§ **THE PROBLEM**
Every line of the data below must be output exactly, with images left out.

§ **GIVEN INFORMATION**
--- START ---

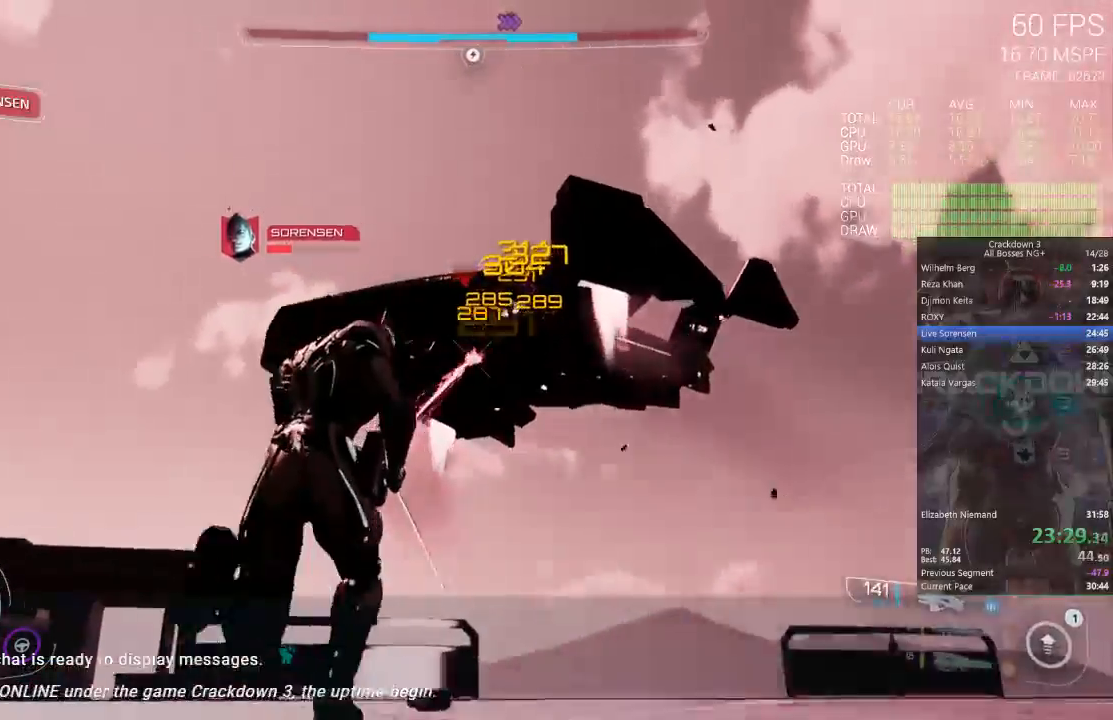
{"buttons": ["L2", "R2"], "left_stick": "up", "right_stick": "center", "events": [[50, "A", "down"], [183, "A", "up"]]}
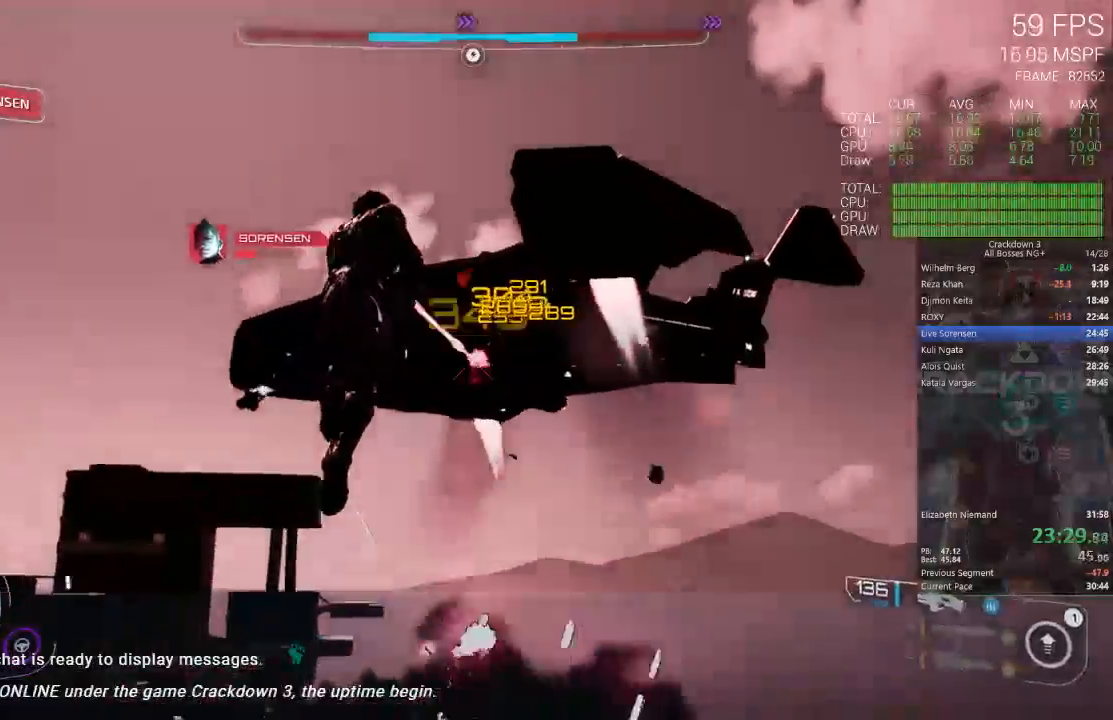
{"buttons": ["A", "L2", "R2"], "left_stick": "up-left", "right_stick": "center", "events": [[50, "A", "down"], [217, "left_stick", "up-left"]]}
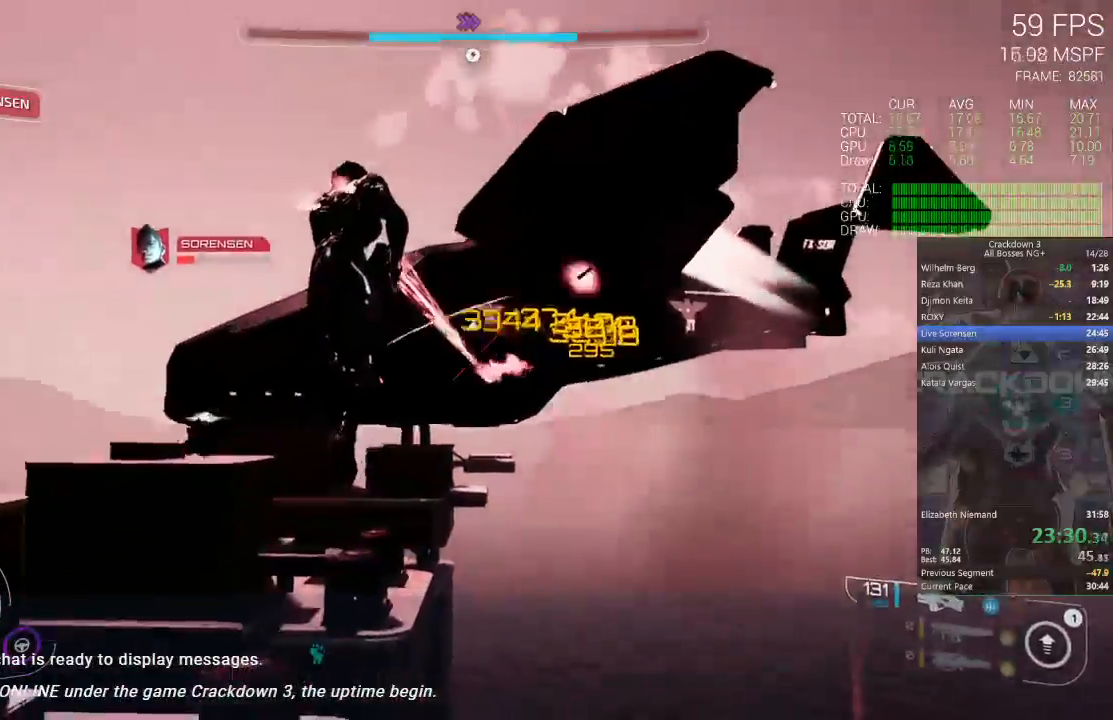
{"buttons": ["A", "L2", "R2"], "left_stick": "left", "right_stick": "center", "events": [[150, "left_stick", "down-left"], [483, "left_stick", "left"]]}
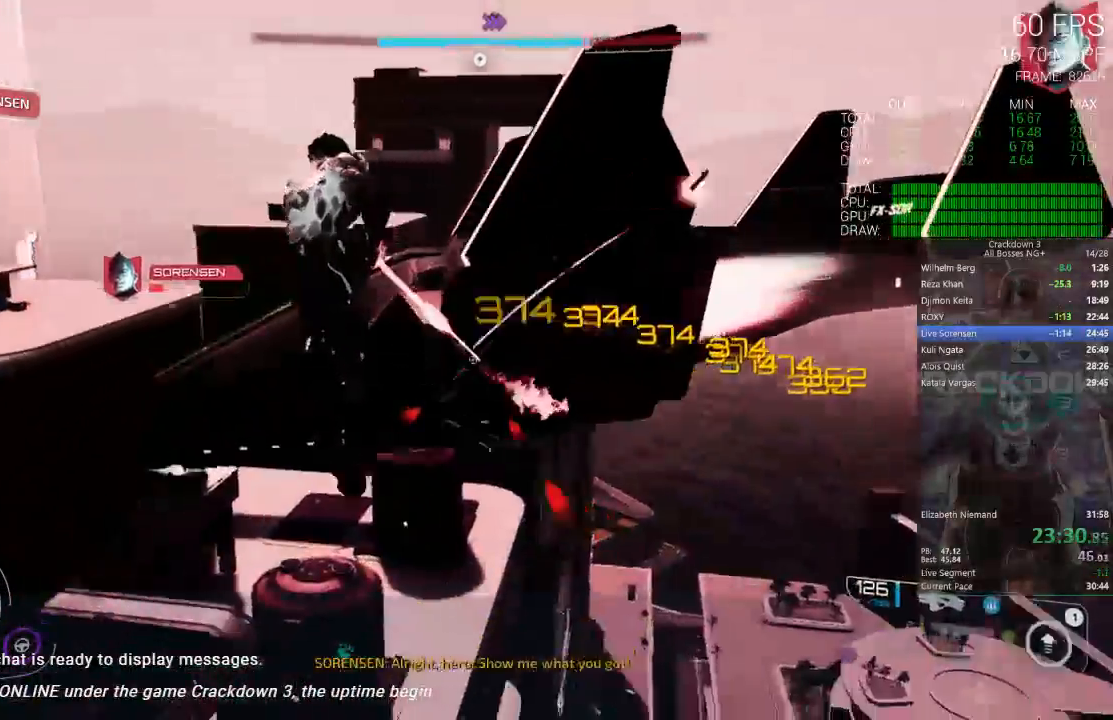
{"buttons": ["A", "L2", "R2"], "left_stick": "up-left", "right_stick": "center", "events": [[133, "left_stick", "up-left"]]}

--- END ---

§ **RESPONSE**
{"buttons": ["L2", "R2"], "left_stick": "up", "right_stick": "center", "events": [[50, "A", "down"], [183, "A", "up"]]}
{"buttons": ["A", "L2", "R2"], "left_stick": "up-left", "right_stick": "center", "events": [[50, "A", "down"], [217, "left_stick", "up-left"]]}
{"buttons": ["A", "L2", "R2"], "left_stick": "left", "right_stick": "center", "events": [[150, "left_stick", "down-left"], [483, "left_stick", "left"]]}
{"buttons": ["A", "L2", "R2"], "left_stick": "up-left", "right_stick": "center", "events": [[133, "left_stick", "up-left"]]}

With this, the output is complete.